The detection script can run continuously, creating a real-time monitoring system. I configured it to analyze traffic every 5-10 minutes and log alerts for investigation.

Results and Observations

The system successfully detects various attack patterns in my network traffic. Port scans are easily identified by their characteristic patterns of single-packet flows to many ports. C2 beaconing stands out with its regular timing and fixed packet sizes. Unusual data transfers get flagged based on volume and direction anomalies.

Feature importance analysis revealed interesting insights. Packet and byte ratios proved extremely valuable—malicious traffic often shows asymmetric patterns. Duration characteristics helped identify both very short connections (scans) and unusually long sessions (potential data exfiltration). Port analysis caught suspicious high-port-to-high-port communication that might indicate lateral movement or backdoor access.

False positives do occur, typically from legitimate but unusual traffic patterns—software updates with large downloads, VoIP with regular packet timing, or legitimate security scanning tools. Tuning the threshold and adding known-good IPs to a whitelist helps reduce these.

Performance on the Jetson

The Jetson Orin Nano handles this workload remarkably well. Feature extraction from 10,000 flows takes 5-10 seconds. Model training on datasets of 50,000-100,000 flows completes in under a minute. Real-time detection adds minimal latency—analyzing an hour of traffic (typically 5,000-20,000 flows depending on network size) completes in seconds.

Running headless significantly improves efficiency. Without the overhead of a desktop environment, the system dedicates resources to the ML pipeline. Power consumption remains low, making this viable as an always-on network monitoring appliance.

Future Enhancements

I’m planning several improvements. First, implementing sliding window analysis to detect temporal patterns—spotting periodic beaconing or gradual data exfiltration that might not trigger alerts on individual flows but shows suspicious patterns over time.

Second, building separate specialized models for different attack types. A port scan detector, C2 beacon detector, and exfiltration detector could each optimize for their specific patterns, then an ensemble approach could combine their predictions.

Third, integrating with my existing SIEM (Graylog) to correlate NetFlow analysis with log data, creating a more comprehensive threat detection platform.

Finally, experimenting with deep learning approaches—recurrent neural networks that can learn sequential patterns in network behavior over time.

Conclusion

The Nvidia Jetson Orin Nano Super proves to be an excellent platform for ML-based network security analysis. Its combination of processing power, energy efficiency, and ML capabilities makes it ideal for this use case. Running headless maximizes available resources for the analysis pipeline.
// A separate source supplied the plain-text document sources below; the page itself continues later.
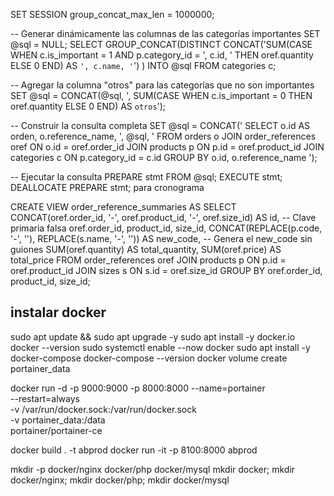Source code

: SET SESSION group_concat_max_len = 1000000;

-- Generar dinámicamente las columnas de las categorías importantes
SET @sql = NULL;
SELECT GROUP_CONCAT(DISTINCT
    CONCAT('SUM(CASE WHEN c.is_important = 1 AND p.category_id = ', c.id, ' THEN oref.quantity ELSE 0 END) AS `', c.name, '`')
) INTO @sql
FROM categories c;

-- Agregar la columna "otros" para las categorías que no son importantes
SET @sql = CONCAT(@sql, ',
    SUM(CASE WHEN c.is_important = 0 THEN oref.quantity ELSE 0 END) AS `otros`');

-- Construir la consulta completa
SET @sql = CONCAT('
    SELECT o.id AS orden, o.reference_name, ', @sql, '
    FROM orders o
    JOIN order_references oref ON o.id = oref.order_id
    JOIN products p ON p.id = oref.product_id
    JOIN categories c ON p.category_id = c.id
    GROUP BY o.id, o.reference_name
');

-- Ejecutar la consulta
PREPARE stmt FROM @sql;
EXECUTE stmt;
DEALLOCATE PREPARE stmt;
para cronograma



CREATE VIEW order_reference_summaries AS
SELECT 
    CONCAT(oref.order_id, '-', oref.product_id, '-', oref.size_id) AS id, -- Clave primaria falsa
    oref.order_id,
    product_id,
    size_id,
    CONCAT(REPLACE(p.code, '-', ''), REPLACE(s.name, '-', '')) AS new_code, -- Genera el new_code sin guiones
    SUM(oref.quantity) AS total_quantity,
    SUM(oref.price) AS total_price
FROM order_references oref
JOIN products p ON p.id = oref.product_id
JOIN sizes s ON s.id = oref.size_id
GROUP BY oref.order_id, product_id, size_id;





## instalar docker
sudo apt update && sudo apt upgrade -y
sudo apt install -y docker.io
docker --version
sudo systemctl enable --now docker
sudo apt install -y docker-compose
docker-compose --version
docker volume create portainer_data



docker run -d -p 9000:9000 -p 8000:8000 --name=portainer \
    --restart=always \
    -v /var/run/docker.sock:/var/run/docker.sock \
    -v portainer_data:/data \
    portainer/portainer-ce





docker build . -t abprod
docker run -it -p 8100:8000 abprod



mkdir -p docker/nginx docker/php docker/mysql
mkdir docker; mkdir docker/nginx; mkdir docker/php; mkdir docker/mysql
This project demonstrates that effective network threat detection doesn’t require enterprise-scale infrastructure. With open-source tools, public threat intelligence, and some Python scripting, you can build a capable ML-powered network monitoring system. The key is understanding which features matter, properly labeling training data, and continuously refining the model as you observe real-world performance.

For anyone interested in practical ML applications for cybersecurity, network traffic analysis is an excellent starting point. The data is readily available from any firewall or router, the feature engineering is straightforward, and the results provide immediate security value.

The code and detailed setup instructions are available on my GitHub, and I’ll continue documenting improvements as I expand this system’s capabilities.